Monday, February 29, 2016

Apache Hive Data File Formats



The Apache Hive data file formats: 
The below are the most Hive data file formats one can use it for processing variety of data format within Hive and Hadoop ecosystems.

  • TEXTFILE
  • SEQUENCEFILE
  • RCFILE
  • ORC
  • AVRO
  • PARQUET

TEXTFILE

  • A simplest data format to use, with whatever delimiters you prefer.
  • Also a default format, equivalent to creating a table with the clause STORED AS TEXTFILE.
  • Can be shared data with other Hadoop related tools, such as Pig. 
  • Can also be used within Unix text tools like grep, sed, and awk, etc.
  • Also convenient for viewing or editing files manually.
  • It is not space efficient compared to binary formats, which offer added other advantages over TEXTFILE other than just the simplicity.

SEQUENCEFILE

  • A first alternative to the hive default file format,
  • Can be specified using “STORED AS SEQUENCEFILE” clause during table creation.
  • Files are in flat files structure consisting of binary key-value pairs.
  • In a runtime Hive queries processed into MapReduce jobs, during which records are assigned/generated with the appropriate key-value pairs.
  • It is a standard format supported by Hadoop itself, thus becomes native or acceptable while sharing files between Hive and other Hadoop-related tools.
  • It’s less suitable for use with tools outside the Hadoop ecosystem.

▶ DATA ENTRIES:
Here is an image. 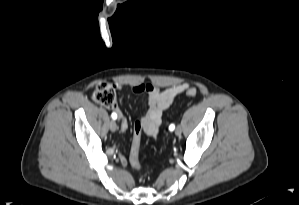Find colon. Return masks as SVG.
Wrapping results in <instances>:
<instances>
[{"mask_svg":"<svg viewBox=\"0 0 299 205\" xmlns=\"http://www.w3.org/2000/svg\"><path fill=\"white\" fill-rule=\"evenodd\" d=\"M186 95L195 97L197 91L195 88H187ZM92 97L95 102L107 108H114L117 105V94L115 87L106 81L97 82L93 87ZM143 127V118H138L134 126V138L130 150V165L133 169L140 171L142 165L139 160L140 138Z\"/></svg>","mask_w":299,"mask_h":205,"instance_id":"5ec220e1","label":"colon"}]
</instances>
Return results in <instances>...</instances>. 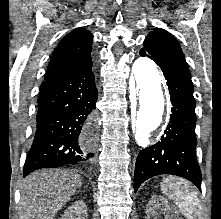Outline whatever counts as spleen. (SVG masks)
<instances>
[{
    "mask_svg": "<svg viewBox=\"0 0 221 219\" xmlns=\"http://www.w3.org/2000/svg\"><path fill=\"white\" fill-rule=\"evenodd\" d=\"M161 190L176 203L187 219H200L203 214L201 203L187 181L174 177L165 178L161 183Z\"/></svg>",
    "mask_w": 221,
    "mask_h": 219,
    "instance_id": "1",
    "label": "spleen"
}]
</instances>
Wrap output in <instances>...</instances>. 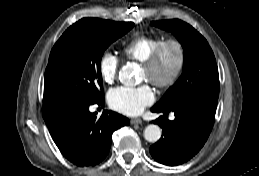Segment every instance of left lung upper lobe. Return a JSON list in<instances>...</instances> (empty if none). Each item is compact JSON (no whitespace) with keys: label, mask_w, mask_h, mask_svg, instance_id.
<instances>
[{"label":"left lung upper lobe","mask_w":259,"mask_h":176,"mask_svg":"<svg viewBox=\"0 0 259 176\" xmlns=\"http://www.w3.org/2000/svg\"><path fill=\"white\" fill-rule=\"evenodd\" d=\"M151 24L171 31L184 49L181 77L155 106L171 110L187 103H200L216 108L219 74L213 51L206 39L179 19L153 21Z\"/></svg>","instance_id":"5c2ea615"}]
</instances>
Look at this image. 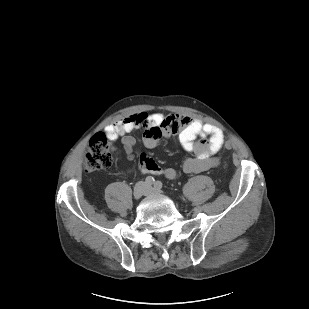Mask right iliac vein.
Returning <instances> with one entry per match:
<instances>
[{
    "instance_id": "right-iliac-vein-1",
    "label": "right iliac vein",
    "mask_w": 309,
    "mask_h": 309,
    "mask_svg": "<svg viewBox=\"0 0 309 309\" xmlns=\"http://www.w3.org/2000/svg\"><path fill=\"white\" fill-rule=\"evenodd\" d=\"M147 188L145 186V184L143 183H138L135 188H134V192H133V196L135 199H140L143 195H147Z\"/></svg>"
}]
</instances>
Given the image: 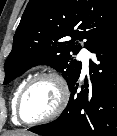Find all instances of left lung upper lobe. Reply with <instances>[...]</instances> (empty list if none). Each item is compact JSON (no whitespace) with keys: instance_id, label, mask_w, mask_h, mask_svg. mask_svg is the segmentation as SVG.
Listing matches in <instances>:
<instances>
[{"instance_id":"left-lung-upper-lobe-1","label":"left lung upper lobe","mask_w":117,"mask_h":136,"mask_svg":"<svg viewBox=\"0 0 117 136\" xmlns=\"http://www.w3.org/2000/svg\"><path fill=\"white\" fill-rule=\"evenodd\" d=\"M116 21L117 0H30L5 62L4 84L46 64L62 72L70 86L82 67L70 54L80 51L78 40L87 39L84 46L90 50Z\"/></svg>"}]
</instances>
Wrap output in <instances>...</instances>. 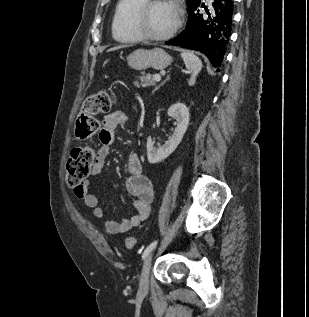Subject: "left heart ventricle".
Listing matches in <instances>:
<instances>
[{
	"label": "left heart ventricle",
	"instance_id": "obj_1",
	"mask_svg": "<svg viewBox=\"0 0 309 317\" xmlns=\"http://www.w3.org/2000/svg\"><path fill=\"white\" fill-rule=\"evenodd\" d=\"M176 19L175 7L171 3L162 2L151 8L145 17L144 26L149 33L162 35L172 29Z\"/></svg>",
	"mask_w": 309,
	"mask_h": 317
}]
</instances>
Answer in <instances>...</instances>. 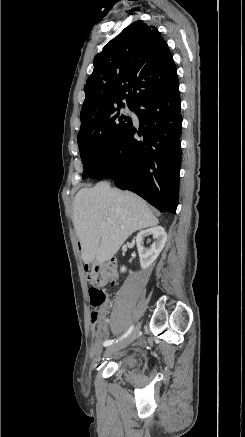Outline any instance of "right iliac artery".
<instances>
[{
	"mask_svg": "<svg viewBox=\"0 0 245 437\" xmlns=\"http://www.w3.org/2000/svg\"><path fill=\"white\" fill-rule=\"evenodd\" d=\"M132 330H133V326H131V327L129 328V330H128L125 334H123L119 339H117V340H107V341H105V342L103 343V345H104L105 347H108V346L114 344L115 342L117 343L118 341L123 340L124 338H126V337L131 333Z\"/></svg>",
	"mask_w": 245,
	"mask_h": 437,
	"instance_id": "obj_1",
	"label": "right iliac artery"
}]
</instances>
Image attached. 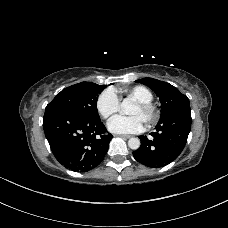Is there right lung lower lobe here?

▶ DIRECTIONS: Resume the post on Apache Hive data file formats after its last SEQUENCEFILE bullet.

▶ RESPONSE TO THIS EXERCISE:
  • When needed, the sequence files can be compressed at the block and record level, which is very useful for optimizing disk space utilization and I/O, while still supporting the ability to split files on block for parallel processing.

RCFILE

  • RCFile = Record Columnar File
  • An efficient internal (binary) hive format and natively supported by Hive.  
  • Used when Column-oriented organization is a good storage option for certain types of data and applications.
  • If data is stored by column instead of by row, then only the data for the desired columns has to be read, this intern improves performance. 
  • Makes columns compression very efficient, especially for low cardinality columns. 
  • Also, some column-oriented stores do not physically need to store null columns.
  • Helps storing columns of a table in a record columnar way.
  • It first partitions rows horizontally into row splits and then it vertically partitions each row split in a columnar way.
  • It first stores the metadata of a row split, as the key part of a record, and all the data of a row split as value part.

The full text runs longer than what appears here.